In 1992 I settled at Sunnyfield Herb Farm, on Sunnyfield Road, in Minnetrista, thirty miles west of downtown Minneapolis.  The seventeen acres were dedicated to herbs, wildflowers, fields, woods, and swamps.  A short time later political issues pushed me to begin a monthly editorial in The Edge, a Twin Cities magazine dedicated to complementary and alternative medicine.  The issue at hand was the Dietary Supplement and Education Act, successfully passed in 1994, I believe it was, protecting the rights of the public to access to vitamin, mineral, and herbal supplements and products.  I keep writing.  Life on my new and beloved farm was an adventure.  Some of these articles are archived under Green Writ, elsewhere on this website.  More will appear in the future.

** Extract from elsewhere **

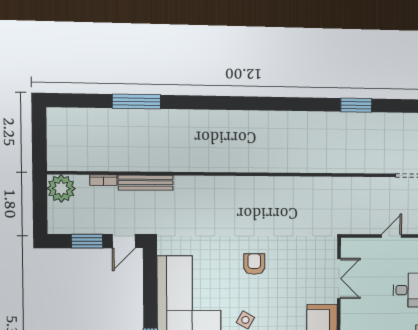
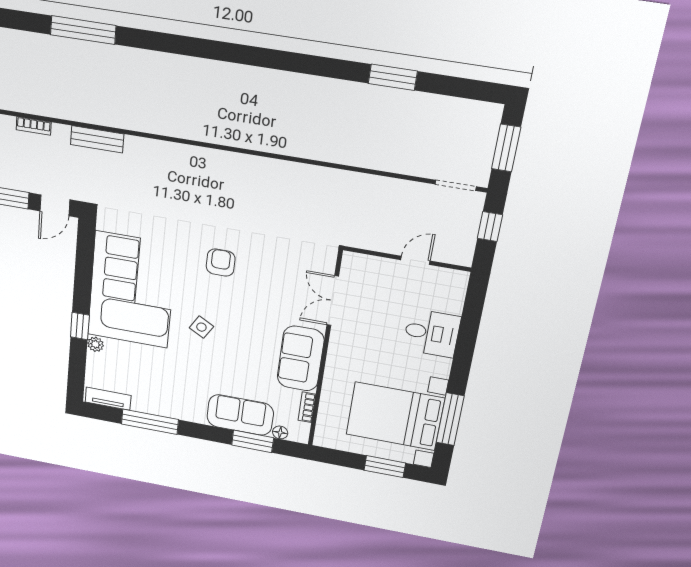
bench: (146, 183) -> (97, 139), width x0.73
double door: (339, 279) -> (333, 301), swing flipped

In 1999 ‘Aunt Esther,’ the aunt of the heirs from whom I purchased the farm died.  She had a life estate in the guest house on the farm.  With her death, the little threefold community of Esther, myself, and her son Sam dissolved.  Sam moved to the city.  Some of my apprentices occupied the guest house for a while.  I began to travel as much as twice a month on a regular basis, teaching classes across the country.  The old leisure time I spent in my library, meditating, looking out the window, writing on the computer, was gone.

In 2004 a mentally ill ‘guest’ in the guest house burned it down.  That was a watershed.  It was time to move.  My articles were at an end.  I planned one more (never written) to explain the changes at Sunnyfield.  I’m not sure anyone cares anymore, but I will be picking up the narrative back there with the fire, the sale of Sunnyfield, and the beginning of my new life.  As usual, the herbs will accompany us on the literary trail.